(Beginning of EXERCISE DATA)

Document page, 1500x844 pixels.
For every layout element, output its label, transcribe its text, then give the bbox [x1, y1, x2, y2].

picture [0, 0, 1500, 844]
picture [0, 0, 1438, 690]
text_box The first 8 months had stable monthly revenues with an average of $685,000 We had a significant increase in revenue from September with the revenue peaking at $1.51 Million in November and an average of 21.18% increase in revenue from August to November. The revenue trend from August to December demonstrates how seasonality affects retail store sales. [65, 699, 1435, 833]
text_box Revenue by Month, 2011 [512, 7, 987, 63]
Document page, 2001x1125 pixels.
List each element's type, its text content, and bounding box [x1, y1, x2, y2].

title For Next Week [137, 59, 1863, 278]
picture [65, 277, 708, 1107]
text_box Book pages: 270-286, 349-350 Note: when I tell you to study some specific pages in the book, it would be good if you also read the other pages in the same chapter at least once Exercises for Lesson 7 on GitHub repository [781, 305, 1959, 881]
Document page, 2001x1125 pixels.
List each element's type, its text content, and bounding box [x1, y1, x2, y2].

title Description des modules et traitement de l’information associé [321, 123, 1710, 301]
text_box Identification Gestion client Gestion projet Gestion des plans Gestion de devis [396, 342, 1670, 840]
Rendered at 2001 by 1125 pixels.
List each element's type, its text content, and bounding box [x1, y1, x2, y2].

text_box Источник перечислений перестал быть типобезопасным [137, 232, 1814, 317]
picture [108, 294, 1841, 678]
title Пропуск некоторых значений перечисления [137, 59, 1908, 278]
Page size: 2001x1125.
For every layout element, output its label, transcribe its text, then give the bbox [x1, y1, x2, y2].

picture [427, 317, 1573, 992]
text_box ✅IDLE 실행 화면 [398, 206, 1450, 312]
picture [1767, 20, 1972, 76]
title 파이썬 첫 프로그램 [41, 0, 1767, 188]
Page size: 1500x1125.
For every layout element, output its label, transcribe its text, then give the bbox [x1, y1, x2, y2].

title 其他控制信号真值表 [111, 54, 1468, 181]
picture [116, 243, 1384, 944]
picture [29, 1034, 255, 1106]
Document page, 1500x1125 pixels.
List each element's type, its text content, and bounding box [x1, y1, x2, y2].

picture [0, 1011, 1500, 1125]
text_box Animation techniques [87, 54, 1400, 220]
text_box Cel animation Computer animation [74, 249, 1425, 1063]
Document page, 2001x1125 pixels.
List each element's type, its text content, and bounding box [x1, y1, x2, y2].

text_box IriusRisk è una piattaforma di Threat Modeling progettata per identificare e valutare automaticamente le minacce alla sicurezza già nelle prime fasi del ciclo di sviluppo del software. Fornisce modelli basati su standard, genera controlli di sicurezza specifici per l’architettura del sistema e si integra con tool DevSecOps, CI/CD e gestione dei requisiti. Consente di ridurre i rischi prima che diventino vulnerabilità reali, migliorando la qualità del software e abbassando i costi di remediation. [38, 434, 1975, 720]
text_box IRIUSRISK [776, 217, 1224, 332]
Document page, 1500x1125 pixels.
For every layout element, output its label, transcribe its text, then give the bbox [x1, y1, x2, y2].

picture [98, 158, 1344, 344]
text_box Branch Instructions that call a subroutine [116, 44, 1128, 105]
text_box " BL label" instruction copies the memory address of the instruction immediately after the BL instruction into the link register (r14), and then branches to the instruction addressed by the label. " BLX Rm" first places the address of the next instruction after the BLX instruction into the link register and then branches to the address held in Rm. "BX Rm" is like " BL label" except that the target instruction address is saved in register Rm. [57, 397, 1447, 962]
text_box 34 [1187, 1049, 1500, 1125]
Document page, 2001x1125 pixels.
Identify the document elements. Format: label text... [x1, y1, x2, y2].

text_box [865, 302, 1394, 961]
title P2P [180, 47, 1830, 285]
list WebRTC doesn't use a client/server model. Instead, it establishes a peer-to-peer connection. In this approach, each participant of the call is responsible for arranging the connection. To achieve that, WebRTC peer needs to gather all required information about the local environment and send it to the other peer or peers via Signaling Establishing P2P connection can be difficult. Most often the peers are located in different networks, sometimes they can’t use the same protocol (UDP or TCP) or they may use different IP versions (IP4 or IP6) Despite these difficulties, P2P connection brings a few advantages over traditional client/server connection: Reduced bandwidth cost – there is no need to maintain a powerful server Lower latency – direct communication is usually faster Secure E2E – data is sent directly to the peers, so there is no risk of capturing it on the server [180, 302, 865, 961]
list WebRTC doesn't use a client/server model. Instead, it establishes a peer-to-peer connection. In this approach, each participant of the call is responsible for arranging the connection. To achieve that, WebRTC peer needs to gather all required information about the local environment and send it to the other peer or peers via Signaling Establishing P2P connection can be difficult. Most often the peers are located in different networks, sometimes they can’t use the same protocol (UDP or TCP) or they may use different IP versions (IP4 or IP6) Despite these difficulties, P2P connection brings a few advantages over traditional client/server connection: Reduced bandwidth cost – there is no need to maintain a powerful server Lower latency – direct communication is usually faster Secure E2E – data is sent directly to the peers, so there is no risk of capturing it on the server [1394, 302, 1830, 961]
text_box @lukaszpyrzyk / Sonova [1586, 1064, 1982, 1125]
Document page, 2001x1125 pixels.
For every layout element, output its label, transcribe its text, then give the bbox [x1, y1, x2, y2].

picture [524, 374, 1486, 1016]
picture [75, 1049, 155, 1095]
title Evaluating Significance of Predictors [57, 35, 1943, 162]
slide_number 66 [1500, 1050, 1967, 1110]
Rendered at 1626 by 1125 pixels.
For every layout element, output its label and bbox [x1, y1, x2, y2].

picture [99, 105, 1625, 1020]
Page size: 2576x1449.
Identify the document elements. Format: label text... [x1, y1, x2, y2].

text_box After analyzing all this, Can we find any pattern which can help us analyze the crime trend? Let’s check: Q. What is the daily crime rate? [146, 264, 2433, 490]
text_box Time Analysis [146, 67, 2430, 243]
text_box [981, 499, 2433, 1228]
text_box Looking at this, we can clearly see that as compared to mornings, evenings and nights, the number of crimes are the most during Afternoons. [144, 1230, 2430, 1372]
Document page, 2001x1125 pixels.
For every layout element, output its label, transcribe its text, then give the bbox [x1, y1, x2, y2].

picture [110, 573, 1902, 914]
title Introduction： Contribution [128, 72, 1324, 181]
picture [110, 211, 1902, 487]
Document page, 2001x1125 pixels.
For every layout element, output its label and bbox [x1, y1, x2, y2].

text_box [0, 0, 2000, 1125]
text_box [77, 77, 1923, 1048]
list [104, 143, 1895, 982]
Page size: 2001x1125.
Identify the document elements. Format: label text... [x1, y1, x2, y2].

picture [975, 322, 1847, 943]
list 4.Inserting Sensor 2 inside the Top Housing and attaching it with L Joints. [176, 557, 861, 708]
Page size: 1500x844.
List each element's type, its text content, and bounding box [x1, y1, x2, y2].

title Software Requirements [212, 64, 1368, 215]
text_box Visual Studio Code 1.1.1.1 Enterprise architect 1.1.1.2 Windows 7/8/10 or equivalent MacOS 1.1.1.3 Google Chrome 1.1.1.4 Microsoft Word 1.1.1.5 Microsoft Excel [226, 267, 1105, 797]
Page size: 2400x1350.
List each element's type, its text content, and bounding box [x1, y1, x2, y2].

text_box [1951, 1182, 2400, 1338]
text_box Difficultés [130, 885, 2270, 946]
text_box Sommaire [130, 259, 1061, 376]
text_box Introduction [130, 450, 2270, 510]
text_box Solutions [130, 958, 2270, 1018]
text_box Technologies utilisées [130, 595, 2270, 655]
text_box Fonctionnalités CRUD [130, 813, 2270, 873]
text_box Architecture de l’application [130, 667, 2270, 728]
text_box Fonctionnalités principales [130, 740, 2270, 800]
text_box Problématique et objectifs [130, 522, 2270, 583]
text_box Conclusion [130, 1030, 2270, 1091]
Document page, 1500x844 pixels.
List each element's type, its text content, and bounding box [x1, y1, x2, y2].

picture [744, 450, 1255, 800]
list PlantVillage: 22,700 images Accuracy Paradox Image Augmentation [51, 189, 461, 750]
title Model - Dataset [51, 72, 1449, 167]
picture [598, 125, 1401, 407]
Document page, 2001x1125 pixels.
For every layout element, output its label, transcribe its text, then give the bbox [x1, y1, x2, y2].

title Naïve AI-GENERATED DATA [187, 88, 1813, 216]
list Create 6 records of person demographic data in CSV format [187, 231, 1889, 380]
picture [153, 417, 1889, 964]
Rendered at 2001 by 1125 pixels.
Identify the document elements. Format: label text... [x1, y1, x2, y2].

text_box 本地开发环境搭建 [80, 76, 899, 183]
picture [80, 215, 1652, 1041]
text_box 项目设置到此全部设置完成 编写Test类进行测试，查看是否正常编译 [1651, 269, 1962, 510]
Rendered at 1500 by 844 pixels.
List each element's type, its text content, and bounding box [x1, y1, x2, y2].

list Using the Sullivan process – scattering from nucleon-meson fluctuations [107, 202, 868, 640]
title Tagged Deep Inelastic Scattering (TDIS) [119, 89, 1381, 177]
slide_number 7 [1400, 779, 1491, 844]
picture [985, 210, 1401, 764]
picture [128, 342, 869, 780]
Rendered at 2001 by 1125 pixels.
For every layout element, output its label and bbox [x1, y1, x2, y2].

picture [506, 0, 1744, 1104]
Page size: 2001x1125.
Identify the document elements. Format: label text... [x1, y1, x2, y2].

(End of EXERCISE DATA)

**ASSIGNED TASK:** Looking at the entries above, copy out every line in which "size" occurs.

**SOLVED PROBLEM:**
Page size: 2001x1125.
Page size: 1500x1125.
Page size: 2576x1449.
Page size: 2001x1125.
Page size: 1500x844.
Page size: 2400x1350.
Page size: 2001x1125.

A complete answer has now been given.